Pyramidal structure formation at the interface between III/V semiconductors and silicon
A. Beyer, A. Stegmüller, J. O. Oelerich, K. Jandieri, K. Werner, G. Mette, W. Stolz, S. D. Baranovskii, R. Tonner, K. Volz
Chemistry of Materials 28 (2016) 3265
Modern semiconductor devices, as found in cell phones, personal computers or solar cells are commonly based on silicon. However, the last years have shown that computing speed ceases to experience significant increase and efficiency gain for conventional solar cells is slowing. This is due to the fact that the silicon-based technique reaches several fundamental limits, e.g., the tunneling of electrons through nanometer-sized device structures. To overcome these physical limits, silicon can be coated with other materials. III/V-semiconductors, which consist of elements of the third and fifth group of the periodic table (group 13 and 15 in chemical science nomenclature), are well suited for this task.
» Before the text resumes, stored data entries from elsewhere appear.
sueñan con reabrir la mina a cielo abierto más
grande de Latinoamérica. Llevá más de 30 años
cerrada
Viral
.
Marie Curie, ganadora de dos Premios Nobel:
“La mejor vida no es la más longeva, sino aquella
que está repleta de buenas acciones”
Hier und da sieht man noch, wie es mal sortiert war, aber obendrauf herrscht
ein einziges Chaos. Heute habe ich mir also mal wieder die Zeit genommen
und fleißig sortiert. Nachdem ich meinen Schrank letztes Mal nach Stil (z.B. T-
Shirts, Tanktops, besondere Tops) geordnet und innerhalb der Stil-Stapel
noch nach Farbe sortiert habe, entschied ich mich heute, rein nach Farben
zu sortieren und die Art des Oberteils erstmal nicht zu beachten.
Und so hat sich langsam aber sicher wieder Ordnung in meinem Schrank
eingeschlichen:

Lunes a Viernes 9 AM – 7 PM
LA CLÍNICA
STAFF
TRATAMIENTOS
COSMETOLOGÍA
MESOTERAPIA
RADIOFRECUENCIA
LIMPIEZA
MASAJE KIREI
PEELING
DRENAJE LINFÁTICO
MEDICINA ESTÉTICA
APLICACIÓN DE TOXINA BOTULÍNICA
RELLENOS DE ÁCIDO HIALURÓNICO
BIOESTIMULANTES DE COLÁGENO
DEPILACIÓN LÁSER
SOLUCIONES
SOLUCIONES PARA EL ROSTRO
However, the combination of these two material classes holds several challenges. The foremost challenge is finding materials with the same lattice constant as silicon, since this leads to more stable devices.
III/V-semiconductors with the same lattice constant as silicon have been observed. However, they still differ from silicon in other important properties, especially in their polarity, which may lead to defects forming at the interface between the two materials and the accumulation of undesired charges, which limit the functionality of the device.
To find a solution to this challenge, the model system of galliumphosphide (GaP) on Si was investigated by several groups in Marburg. State of the art aberration-corrected electron microscopy was used to determine the structure at the interface at unprecedented atomic resolution, revealing that the actual interface between GaP and Si is not perfectly flat but exhibits a distinct structure across several layers of intermixing. Quantitative modelling of the electron scattering process taking place within the microscope, showed that the interface between the silicon substrate and the III/V-semiconductor exhibits this pyramidal morphology despite the initial silicon surface clearly having been atomically flat prior to GaP growth.This pyramidal interface morphology is an intrinsic feature of combining these two materials in a sense that this structure was observed in samples grown under markedly different conditions. Theoretical modelling taking kinetic and thermodynamic processes into account has helped to understand the processes leading to this structured interface. Density functional theory explains that the pyramidally shaped interface structure is energetically favorable over an abrupt flat interface as local charges are better compensated for in structured interfaces. Moreover, a kinetic driving force based on diffusion in the growth process was found, which results in the intermixing. In consequence, this structural formation at the interface appears to be a general feature which needs to be considered for all III/V materials grown on silicon. At the same time, the results gained promise to open up new possibilities for future intentional altering of the interface structure, opening up a pathway to increasing the efficiency of existing devices or even developing novel ones.